Source material: Begin
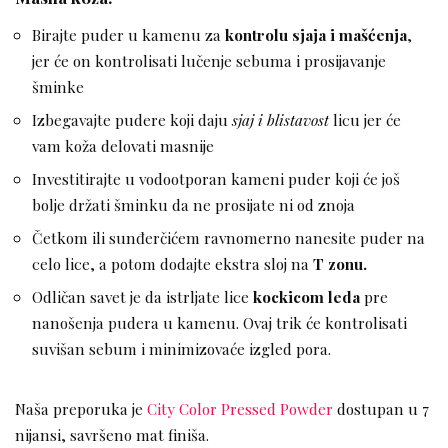
Birajte puder u kamenu za
kontrolu sjaja i mašćenja
,
jer će on kontrolisati lučenje sebuma i prosijavanje
šminke
Izbegavajte pudere koji daju
sjaj i blistavost
licu jer će
vam koža delovati masnije
Investitirajte u vodootporan kameni puder koji će još
bolje držati šminku da ne prosijate ni od znoja
Četkom ili sunđerčićem ravnomerno nanesite puder na
celo lice, a potom dodajte ekstra sloj na
T zonu.
Odličan savet je da istrljate lice
kockicom leda
pre
nanošenja pudera u kamenu. Ovaj trik će kontrolisati
suvišan sebum i minimizovaće izgled pora.
Naša preporuka je
City Color Pressed Powder
dostupan u 7
nijansi, savršeno mat finiša.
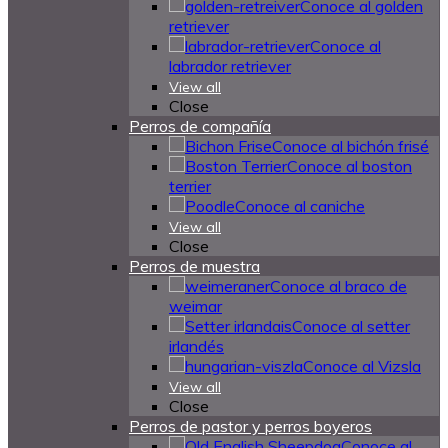
Conoce al golden
retriever
Conoce al
labrador retriever
View all
Close
Perros de compañía
Conoce al bichón frisé
Conoce al boston
terrier
Conoce al caniche
View all
Close
Perros de muestra
Conoce al braco de
weimar
Conoce al setter
irlandés
Conoce al Vizsla
View all
Close
Perros de pastor y perros boyeros
Conoce al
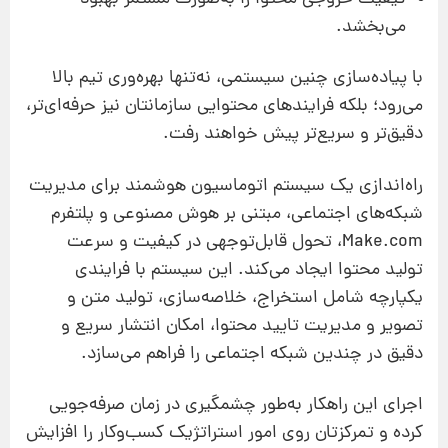
می‌بخشد.
با پیاده‌سازی چنین سیستمی، نه‌تنها بهره‌وری تیم بالا
می‌رود؛ بلکه فرایندهای محتوایی سازمانتان نیز حرفه‌ای‌تر،
دقیق‌تر و سریع‌تر پیش خواهند رفت.
راه‌اندازی یک سیستم اتوماسیون هوشمند برای مدیریت
شبکه‌های اجتماعی، مبتنی بر هوش مصنوعی و پلتفرم
Make.com، تحول قابل‌توجهی در کیفیت و سرعت
تولید محتوا ایجاد می‌کند. این سیستم با فرایندی
یکپارچه شامل استخراج، خلاصه‌سازی، تولید متن و
تصویر و مدیریت تایید محتوا، امکان انتشار سریع و
دقیق در چندین شبکه اجتماعی را فراهم می‌سازد.
اجرای این راهکار به‌طور چشمگیری در زمان صرفه‌جویی
کرده و تمرکزتان روی امور استراتژیک کسب‌وکار را افزایش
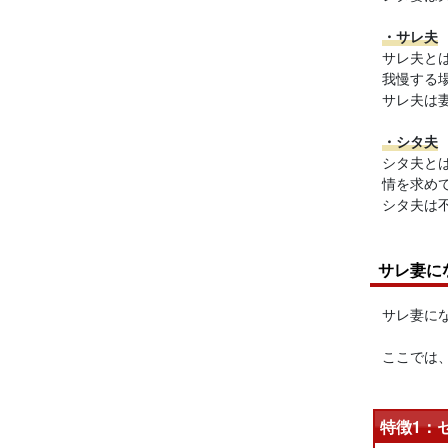
・サレ夫
サレ夫と
我慢する
サレ夫は
・シタ夫
シタ夫と
情を求め
シタ夫は
サレ妻に
サレ妻に
ここでは
特徴1：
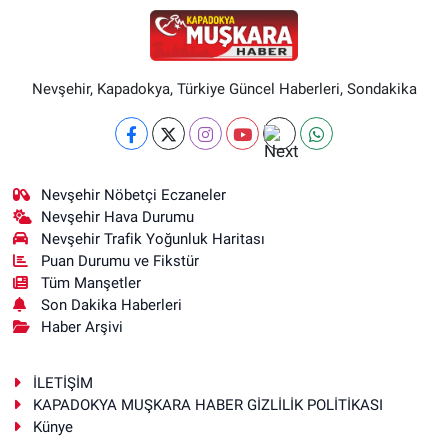
Nevşehir, Kapadokya, Türkiye Güncel Haberleri, Sondakika
Nevşehir Nöbetçi Eczaneler
Nevşehir Hava Durumu
Nevşehir Trafik Yoğunluk Haritası
Puan Durumu ve Fikstür
Tüm Manşetler
Son Dakika Haberleri
Haber Arşivi
İLETİŞİM
KAPADOKYA MUŞKARA HABER GİZLİLİK POLİTİKASI
Künye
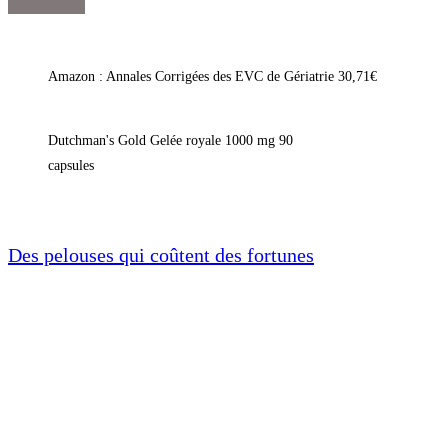
Amazon : Annales Corrigées des EVC de Gériatrie 30,71€
Dutchman's Gold Gelée royale 1000 mg 90
capsules
Des pelouses qui coûtent des fortunes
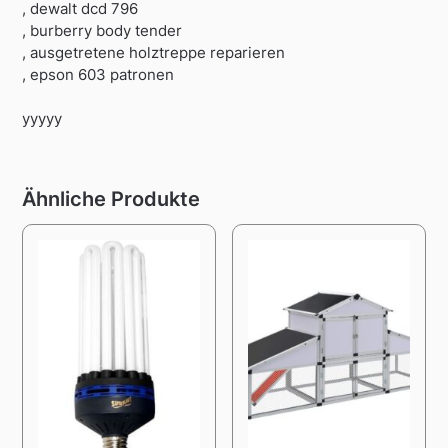
, dewalt dcd 796
, burberry body tender
, ausgetretene holztreppe reparieren
, epson 603 patronen
yyyyy
Ähnliche Produkte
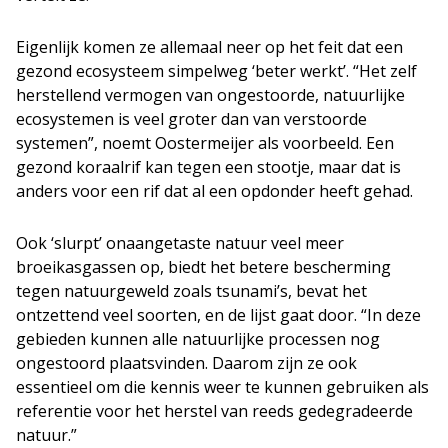
Eigenlijk komen ze allemaal neer op het feit dat een
gezond ecosysteem simpelweg ‘beter werkt’. “Het zelf
herstellend vermogen van ongestoorde, natuurlijke
ecosystemen is veel groter dan van verstoorde
systemen”, noemt Oostermeijer als voorbeeld. Een
gezond koraalrif kan tegen een stootje, maar dat is
anders voor een rif dat al een opdonder heeft gehad.
Ook ‘slurpt’ onaangetaste natuur veel meer
broeikasgassen op, biedt het betere bescherming
tegen natuurgeweld zoals tsunami’s, bevat het
ontzettend veel soorten, en de lijst gaat door. “In deze
gebieden kunnen alle natuurlijke processen nog
ongestoord plaatsvinden. Daarom zijn ze ook
essentieel om die kennis weer te kunnen gebruiken als
referentie voor het herstel van reeds gedegradeerde
natuur.”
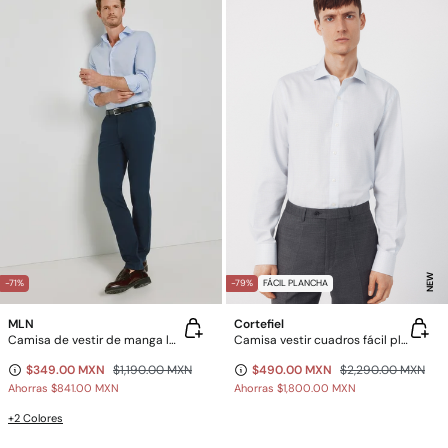
NEW
-71%
-79%
FÁCIL PLANCHA
MLN
Cortefiel
Camisa de vestir de manga larga
Camisa vestir cuadros fácil plancha
$349.00 MXN
$1,190.00 MXN
$490.00 MXN
$2,290.00 MXN
Ahorras
$841.00 MXN
Ahorras
$1,800.00 MXN
+2 Colores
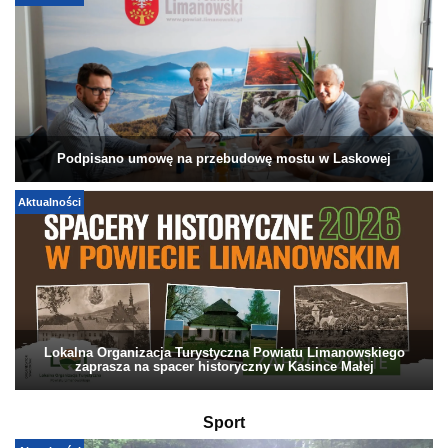
Podpisano umowę na przebudowę mostu w Laskowej
Aktualności
Lokalna Organizacja Turystyczna Powiatu Limanowskiego
zaprasza na spacer historyczny w Kasince Małej
Sport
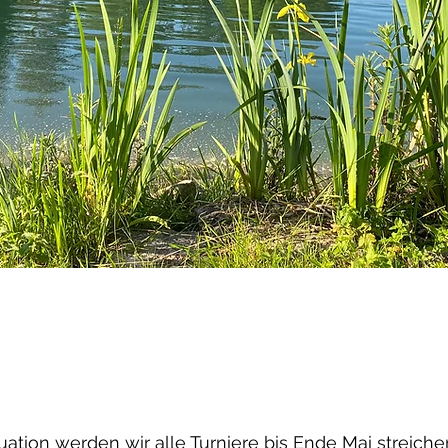
ation werden wir alle Turniere bis Ende Mai streiche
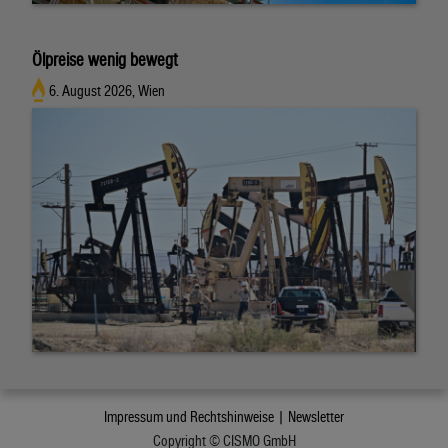
Ölpreise wenig bewegt
6. August 2026, Wien
Impressum und Rechtshinweise |
Newsletter
Copyright © CISMO GmbH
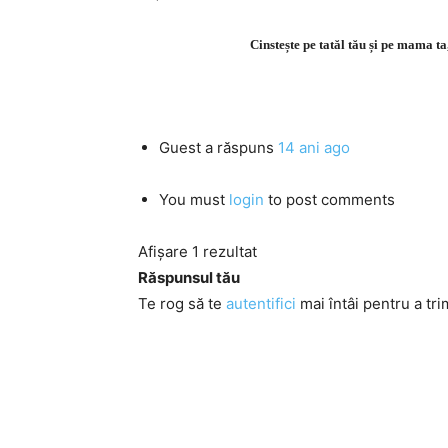
Cinstește pe tatăl tău și pe mama ta,
Guest
a răspuns
14 ani ago
You must
login
to post comments
Afișare 1 rezultat
Răspunsul tău
Te rog să te
autentifici
mai întâi pentru a tri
Source material: End
## The problem
Find "سریع" in the preceding records. Copy each line that holds it.

## Problem solution
دقیق‌تر و سریع‌تر پیش خواهند رفت.
تصویر و مدیریت تایید محتوا، امکان انتشار سریع و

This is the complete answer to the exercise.